== Segment start ==
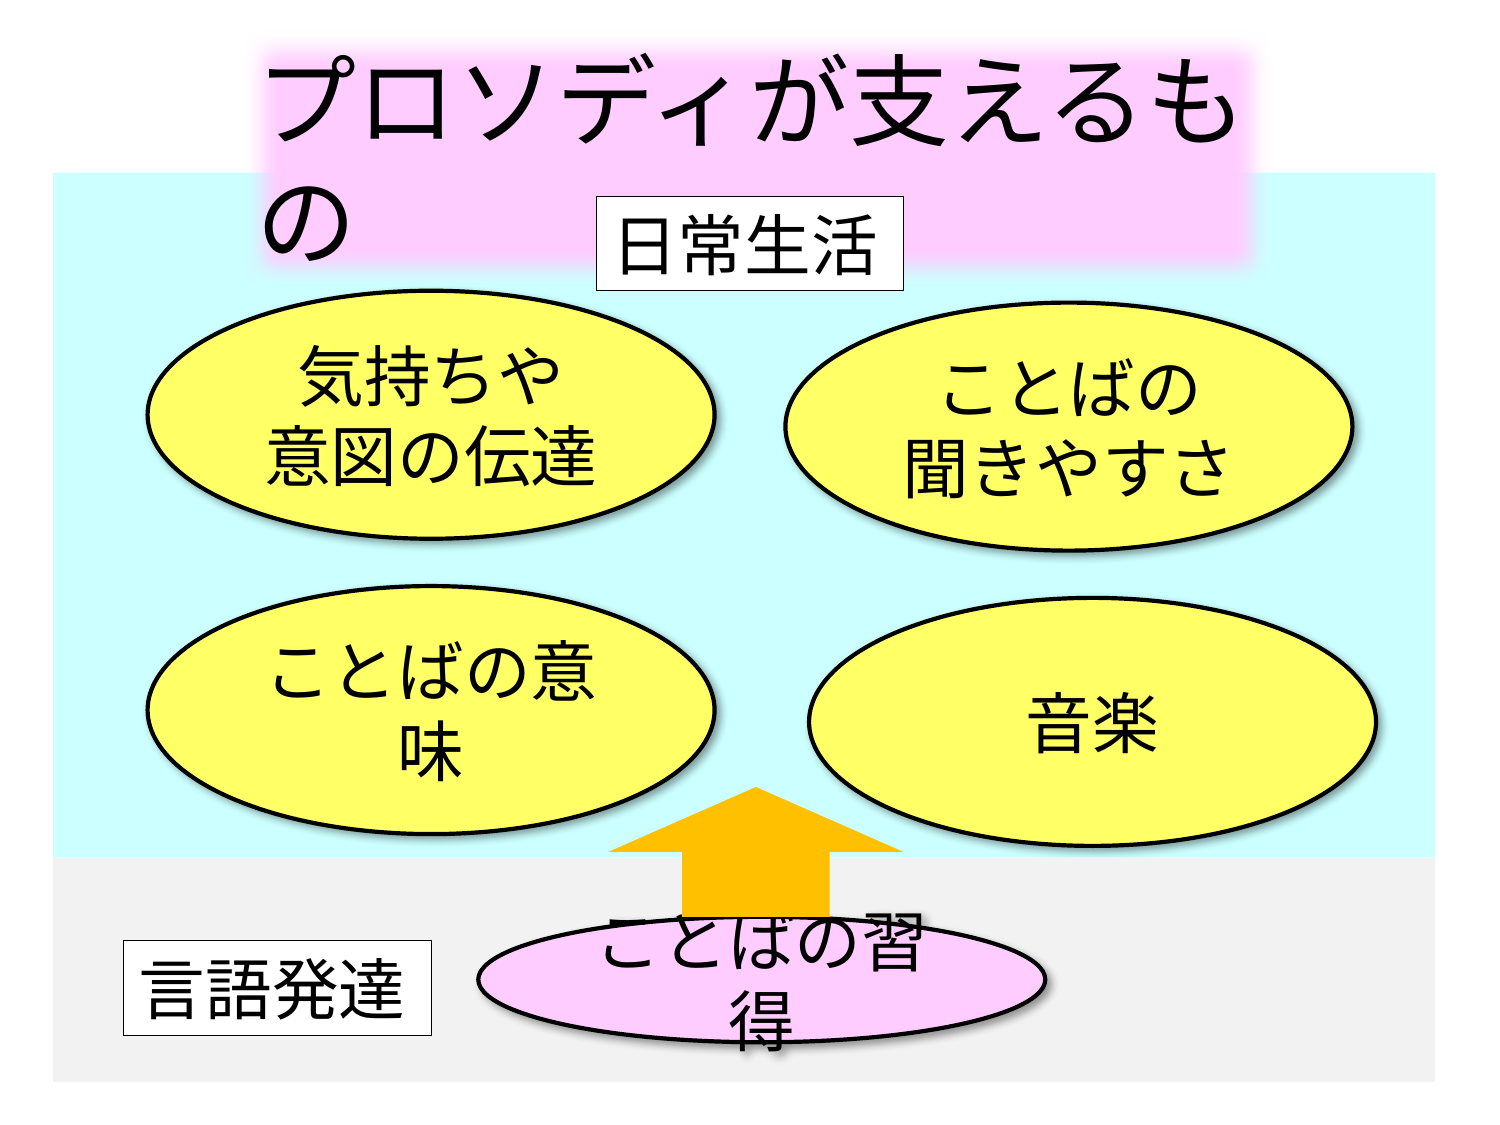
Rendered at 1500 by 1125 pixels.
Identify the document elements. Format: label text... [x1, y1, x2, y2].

text_box [51, 856, 1437, 1084]
text_box 基本的なプロソディ―は、早期に形成され、その後の言語習得の基盤となる [274, 63, 1239, 171]
text_box [606, 785, 906, 919]
text_box ことばの習得 [476, 916, 1048, 1045]
text_box 北杜夫「どくとるマンボウ航海記」から [271, 60, 1242, 171]
text_box ことばの 聞きやすさ [783, 300, 1355, 553]
text_box プロソディが支えるもの [262, 67, 1251, 268]
text_box ことばの意味 [145, 583, 717, 837]
text_box [51, 171, 1437, 856]
text_box 気持ちや 意図の伝達 [145, 288, 717, 541]
text_box 音楽 [806, 595, 1379, 849]
text_box 日常生活 [596, 196, 904, 291]
text_box 言語発達 [123, 940, 432, 1036]
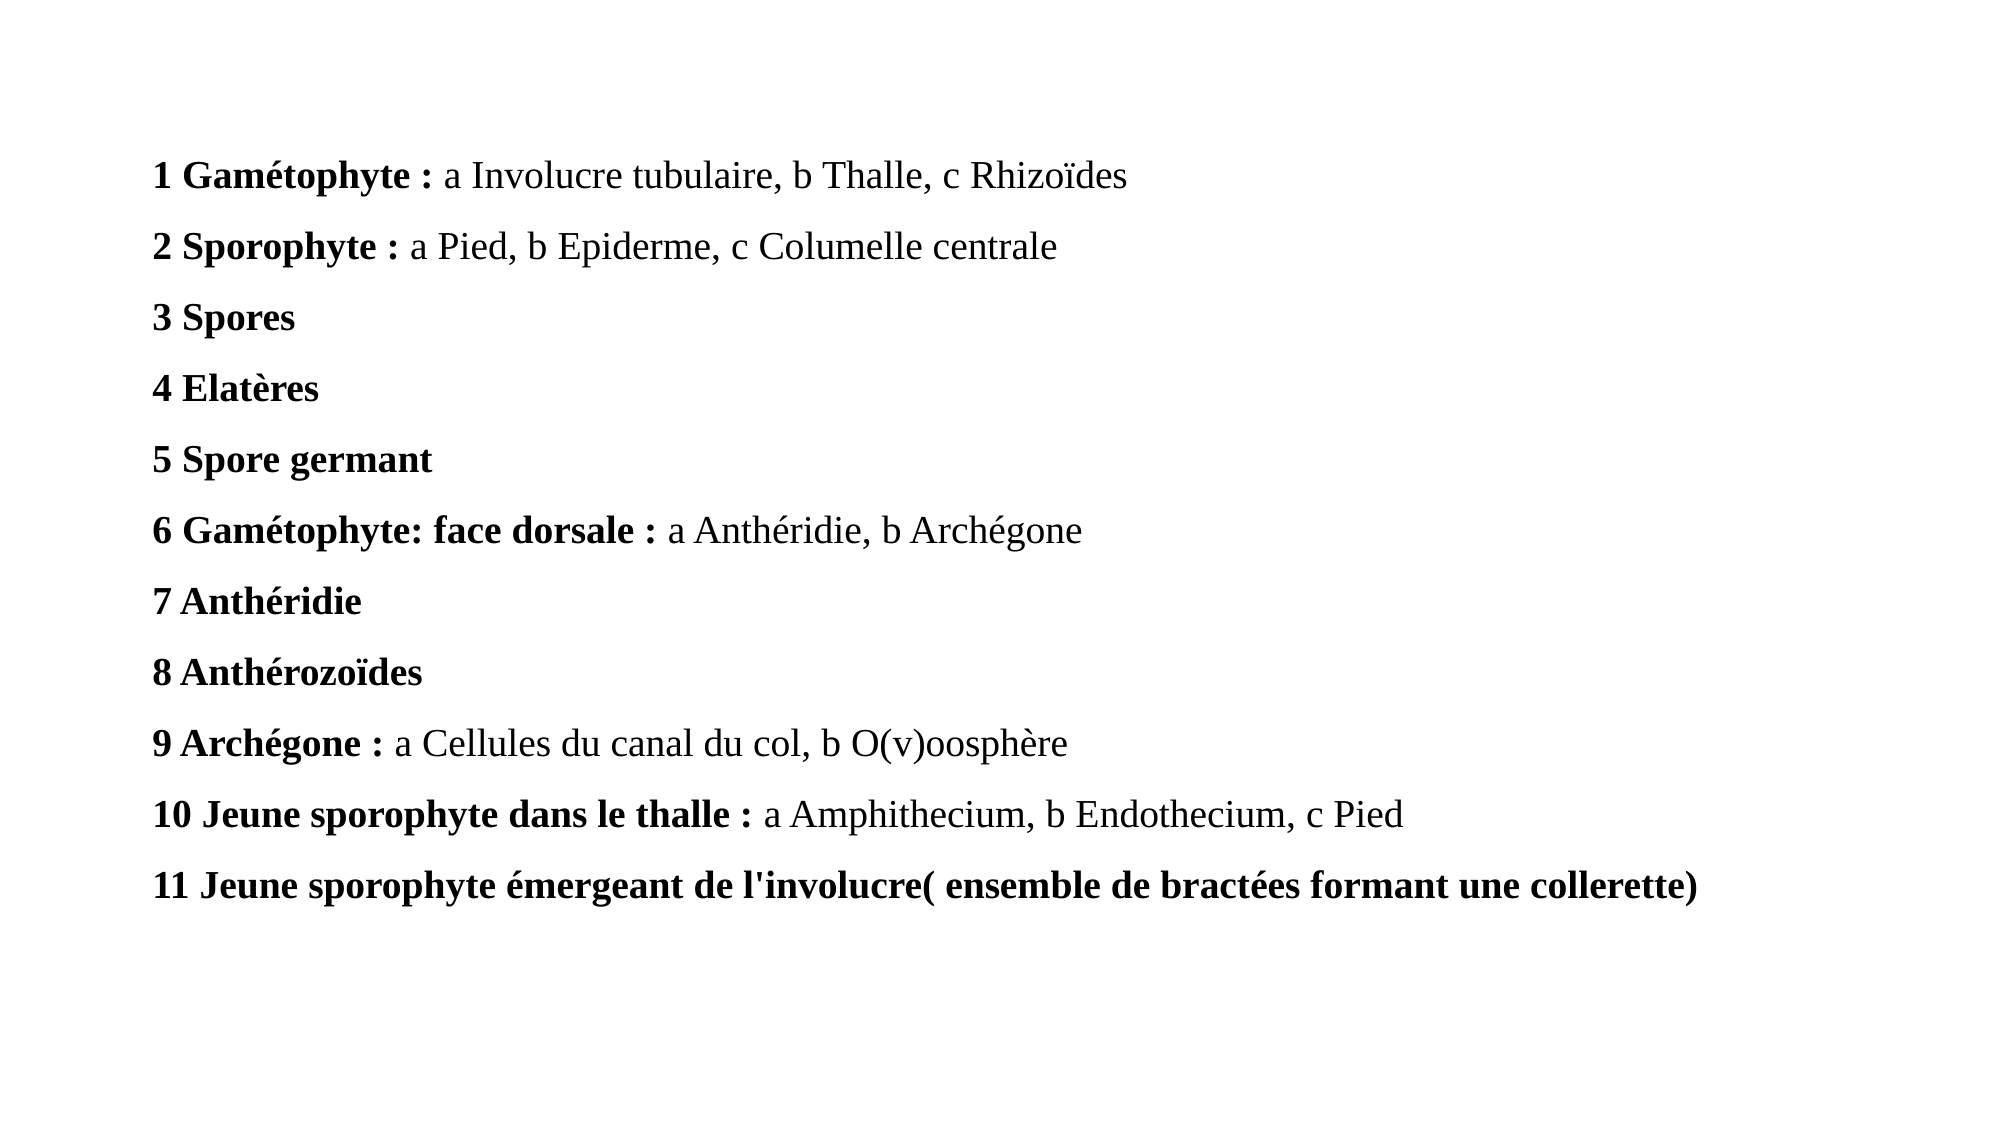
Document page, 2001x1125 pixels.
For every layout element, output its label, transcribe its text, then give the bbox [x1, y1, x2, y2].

list 1 Gamétophyte : a Involucre tubulaire, b Thalle, c Rhizoïdes 2 Sporophyte : a Pied, b Epiderme, c Columelle centrale 3 Spores 4 Elatères 5 Spore germant 6 Gamétophyte: face dorsale : a Anthéridie, b Archégone 7 Anthéridie 8 Anthérozoïdes 9 Archégone : a Cellules du canal du col, b O(v)oosphère 10 Jeune sporophyte dans le thalle : a Amphithecium, b Endothecium, c Pied 11 Jeune sporophyte émergeant de l'involucre( ensemble de bractées formant une collerette) [137, 117, 1863, 1014]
== Segment end ==
__Job__:
Transcribe exactly the lines above, running from the one that contains "Identify the document" through the final line of the listing, and skip every picture.

__Task answer__:
Identify the document elements. Format: label text... [x1, y1, x2, y2].

text_box [51, 856, 1437, 1084]
text_box 基本的なプロソディ―は、早期に形成され、その後の言語習得の基盤となる [274, 63, 1239, 171]
text_box [606, 785, 906, 919]
text_box ことばの習得 [476, 916, 1048, 1045]
text_box 北杜夫「どくとるマンボウ航海記」から [271, 60, 1242, 171]
text_box ことばの 聞きやすさ [783, 300, 1355, 553]
text_box プロソディが支えるもの [262, 67, 1251, 268]
text_box ことばの意味 [145, 583, 717, 837]
text_box [51, 171, 1437, 856]
text_box 気持ちや 意図の伝達 [145, 288, 717, 541]
text_box 音楽 [806, 595, 1379, 849]
text_box 日常生活 [596, 196, 904, 291]
text_box 言語発達 [123, 940, 432, 1036]
Document page, 2001x1125 pixels.
For every layout element, output its label, transcribe its text, then give the bbox [x1, y1, x2, y2].

list 1 Gamétophyte : a Involucre tubulaire, b Thalle, c Rhizoïdes 2 Sporophyte : a Pied, b Epiderme, c Columelle centrale 3 Spores 4 Elatères 5 Spore germant 6 Gamétophyte: face dorsale : a Anthéridie, b Archégone 7 Anthéridie 8 Anthérozoïdes 9 Archégone : a Cellules du canal du col, b O(v)oosphère 10 Jeune sporophyte dans le thalle : a Amphithecium, b Endothecium, c Pied 11 Jeune sporophyte émergeant de l'involucre( ensemble de bractées formant une collerette) [137, 117, 1863, 1014]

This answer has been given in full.